Beans, Priest and Sayyid may be free-association masterminds and absurdist poets, but APC’s production has always been more dynamic than a 2D crackly backing track. Anyone at their Whelan’s show in May this year witnessed a hands-on tangle of laptops, synths, drum machines, samplers and pads, with the four transforming into a symbiotic beat machine. APC’s rhymes don’t hover above the beat – they’re embedded in a metallic mesh of scattershot drums, molten bass and electronic fizz.
As on the Arrhythmia skit Tron Man Speaks, the subject of the circuit-flesh interface is once again invoked on Fluorescent Black. The Solution is a dystopian addendum to Kraftwerk’s romanticised Man-Machine thesis: “Bionic is the solution… enhancements will be permanent.” The misfiring diodes and sine wave bass on End Game has Beans evolving into an artificial intelligence, “designing programming language”.
In this hip-hop virtual reality, ’80s electro pioneers share a pedestal with the heavily mined soul and funk breaks of the ’70s. APC are on the less-trodden trail blazed by the likes of Man Parrish, Jonzun Crew and Afrika Bambaataa – note the vocodered vocals, industrial bass and whiplash snare hits on tracks like The Solution and Superunfrontable. Snarly hardcore rave synths also ooze out of C Thru U and Dragunov, another homage to the New Yorkers’ dance music lineage.

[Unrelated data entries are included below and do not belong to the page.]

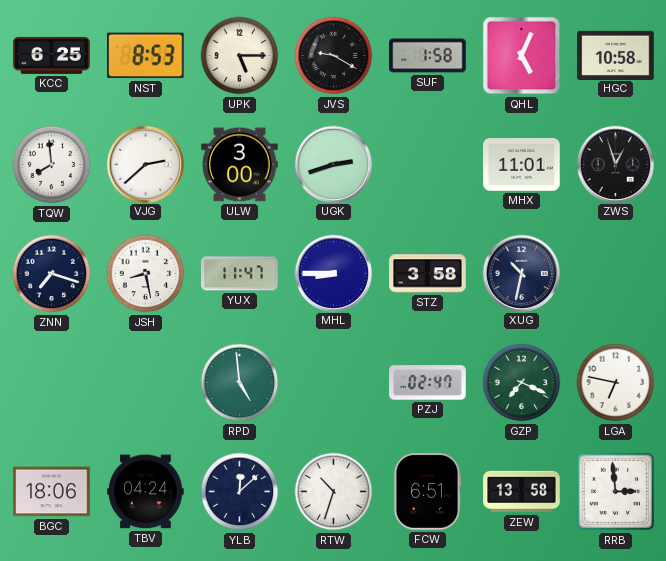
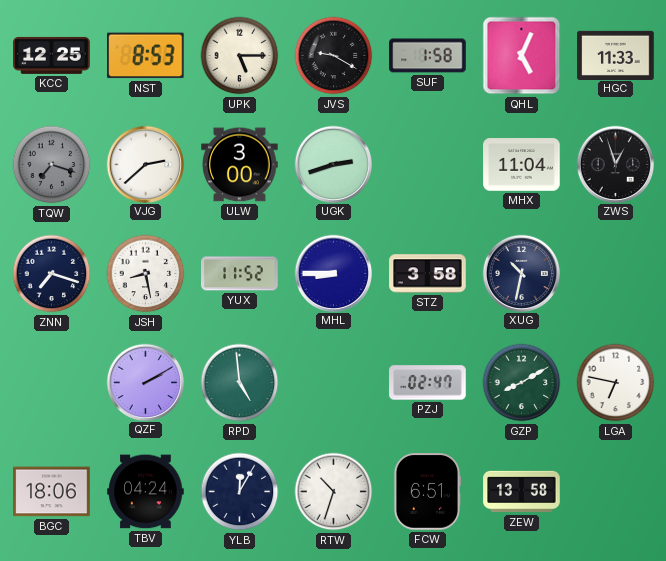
KCC: 6:25 -> 12:25
HGC: 10:58 -> 11:33
TQW: 7:59 -> 7:18
TQW dial: white -> grey
MHX: 11:01 -> 11:04
YUX: 11:47 -> 11:52
QZF: none -> 2:10
GZP: 7:19 -> 8:10
YLB: 12:08 -> 12:05
RRB: 2:59 -> none
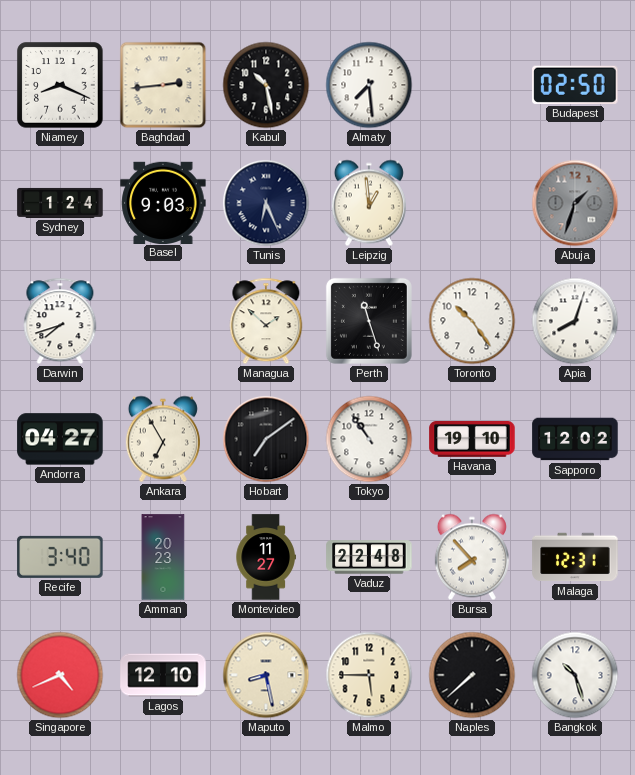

But it’s the otherworldly sonic experiments that set APC apart. In the past they’ve used ping-pong balls, roaring elephants and opera singers to bypass melodies. This time we get a booming kettle drum onslaught on the appropriately-titled Timpani, arcade shoot-em-up laser beams on Capricorn One, and the cold mechanical hum of Apparently sounds like a paranoid wander through the ship in Alien.
On a lighter note, their new Big Dada label mate Roots Manuva appears in a puff of smoke to add his trademark stoned flow on the sleek techno number NY to Tokyo, rapping about “digital mayhem, digital warfare, reclaiming the art form”. It has a slight air of a phone-in caper, but there’s enough complementary wordplay to whet the appetite – a full-on APC vs Manuva collaboration is a mouth-watering prospect.
As on the apocalyptic Human Shield before, APC once again go out in a hail of bullets on the closing track. Flourescent Black’s self-titled final chapter flips over the cliched rap tropes of street talk and gangsta posturing when Beans boasts: “The power of a pen turned a verb into a killer.” The track builds into a claustrophobic mix of organs, Spectrum computer bleeps and a swirling hive of virtual insect chattering, as the three MCs get lost “in the body of the beats”. When Priest announces: “It’s the new mathematics,” it feels like Anti-Pop Consortium really are the ones drafting a new hip-hop Blueprint – no matter what Jay-Z thinks.